- [本文抜粋]:

新型プリウスがEVではなく、ハイブリッドである理由

飯田)電気自動車(EV)、ハイブリッド車(HV)で言えば、11月16日にトヨタの新型プリウスが発表されました。「EVではなくハイブリッド、あるいはプラグインハイブリッド(PHV)なのか」と思ったのですが、どのような期待感がありますか?

国沢)皆さん、勘違いしていると思うのですが、最終的に電気自動車の時代になるのは2050年です。

すべて電気自動車になる環境が整うのは2050年 ~あと10年~15年は大きな役割を果たすハイブリッド

飯田)まだまだ先の先なのですね。

国沢)まだまだ電気自動車の環境は整っておらず、いまは移行期なのです。移行期には、燃費のいいハイブリッドがあと10~15年は大きな役割を果たすということで、(新型)プリウスはハイブリッドなのです。

飯田)つまり、現実的な選択肢ということですか?

国沢)そうですね。すぐにすべてが電気自動車になるわけではなく、徐々に移行していく間に、二酸化炭素の排出量を減らさないといけない。普通のガソリンエンジンからハイブリッドに乗り換えると、大体半分くらいになるので、50%減ということになります。そういうものを経て、徐々に電気自動車になっていくのだと思います。

デザインが修正され、「かっこいい」と世界的に評価を受けている新型プリウス

飯田)デザインの部分も変わってきていますし、操作性も見づらかったシフトレバーが改良されたということですが、どんなところに注目されていますか?

国沢)発表されると、世界的に大きな反響がありました。いま売っているプリウスは4代目で、3代目はとても売れたのですが、販売台数を落としてしまったのです。

飯田)4代目が。

国沢)世界規模で「デザインがあまりよくない」と厳しい評価を受けました。逆に今回の新型は、非常に「デザインがいい」という評価を受けました。どこの国でもYouTubeを見ると「かっこいい」、「美しい」、また「新しい」など、称賛の声ばかりです。

- [取り組む課題]:
1. 新型プリウスをめぐる対談のうち、「国沢)皆さん、勘違いしている」から「飯田)つまり、現実的な選択肢ということですか?」までの部分を、一字も変えずに書き写して返しなさい。
2. 新型プリウスをめぐる対談の最後の文に続けて、その後の部分を書き足しなさい。
ここからの項目は、新型プリウスをめぐる対談とは別の出典から取ったものです。

- [表示データ]:
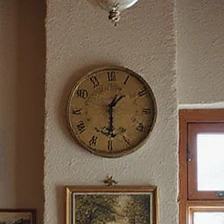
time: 1:29
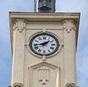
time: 1:43
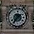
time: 1:36
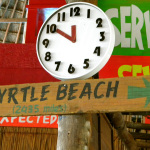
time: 11:50
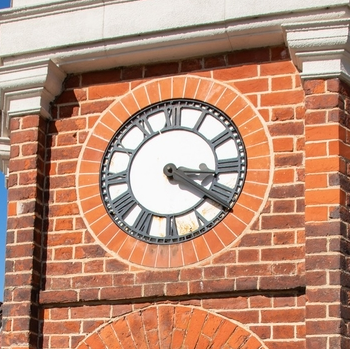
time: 3:21
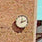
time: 12:12
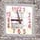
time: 8:57
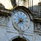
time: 7:37
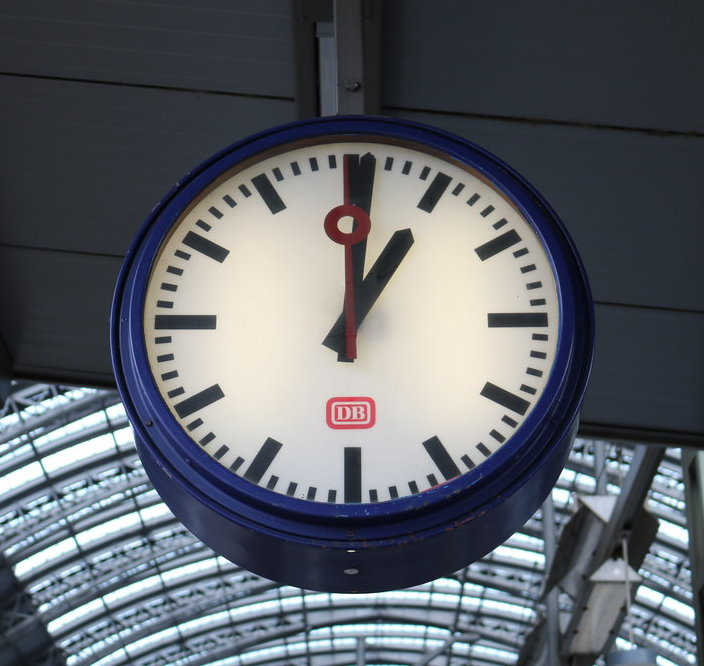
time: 1:00
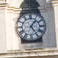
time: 1:24
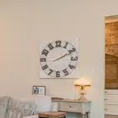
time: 2:10
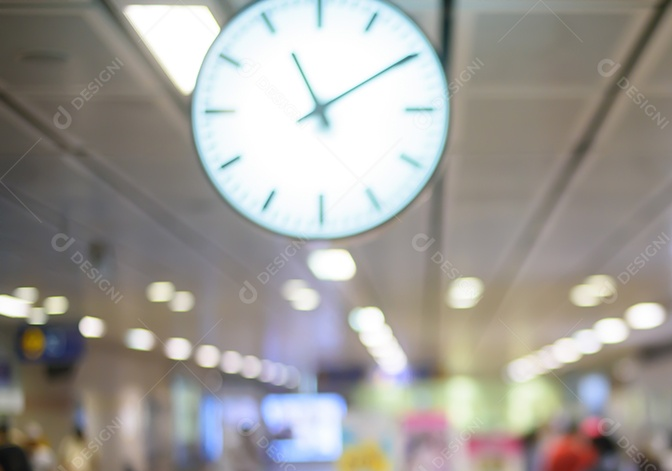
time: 11:09
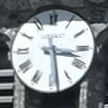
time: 3:28
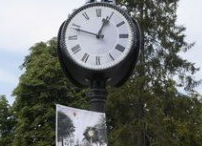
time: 12:48
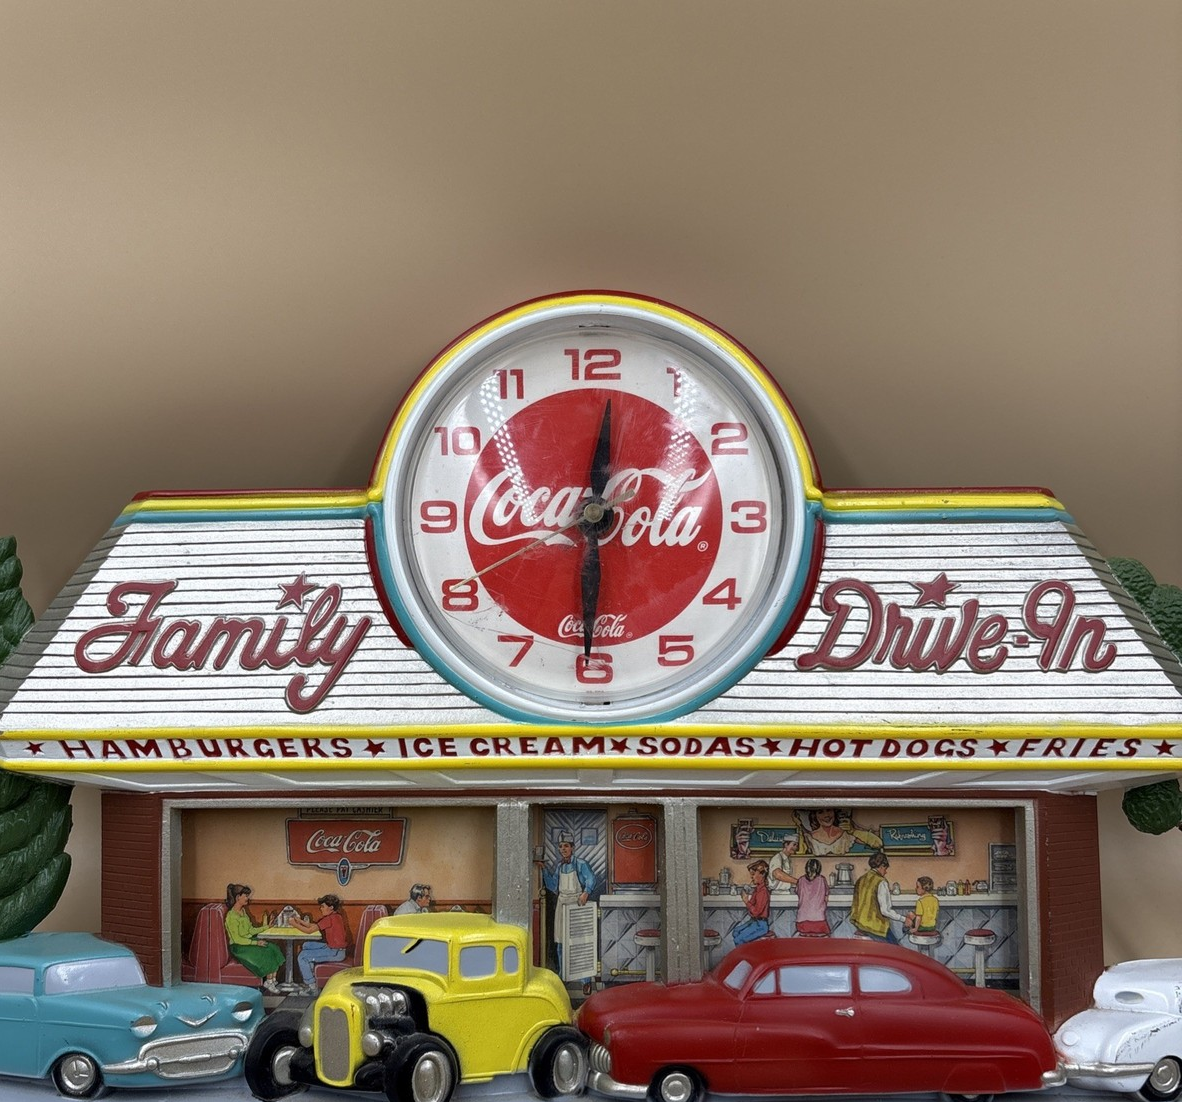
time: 12:30
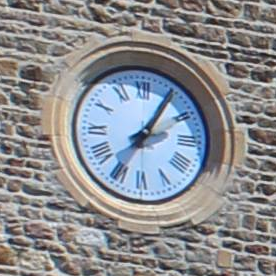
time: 2:05
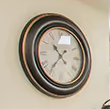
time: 10:36
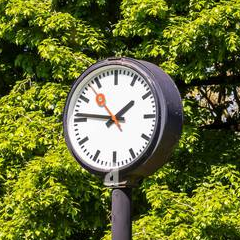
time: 1:46
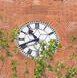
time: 10:41
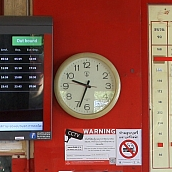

- [記述解答]:
1.
国沢)皆さん、勘違いしていると思うのですが、最終的に電気自動車の時代になるのは2050年です。

すべて電気自動車になる環境が整うのは2050年 ~あと10年~15年は大きな役割を果たすハイブリッド

飯田)まだまだ先の先なのですね。

国沢)まだまだ電気自動車の環境は整っておらず、いまは移行期なのです。移行期には、燃費のいいハイブリッドがあと10~15年は大きな役割を果たすということで、(新型)プリウスはハイブリッドなのです。

飯田)つまり、現実的な選択肢ということですか?

2.
飯田)見た目が全然違うと。

国沢)車というのは、やはり格好が重要だと思います。スタイルが悪ければ、どんなに性能がよくてもやはり売れない、ということなのです。車は環境の前に、「車という商品の魅力」が大きいと思います。

世代による車に対する価値観の相違

飯田)EVやHVになると、「車本来の部分が損なわれてしまうのではないか。走りの面白さがなくなった」と言う方もいますけれど、バランスを取りながら進めていくのですか?

国沢)世代によって価値観が違います。私のような60代の人間は、鉄道と言えば蒸気機関車がかっこいいと言われていたのですけれども、いまの若い人は電車を見て「インバーターがどうのこうの」などと言っているのです。車に関しても、私たちはガソリンエンジンや「排気ガスの匂いがたまらない」などと言いますけれど、これからの若い世代では電気自動車が主になっていくのではないかと思います。

車のデザインの特殊性

ジャーナリスト・鈴木哲夫)私も60代半ばですが、セダンの角ばった感じが好きなのですよ。

飯田)四角い感じの。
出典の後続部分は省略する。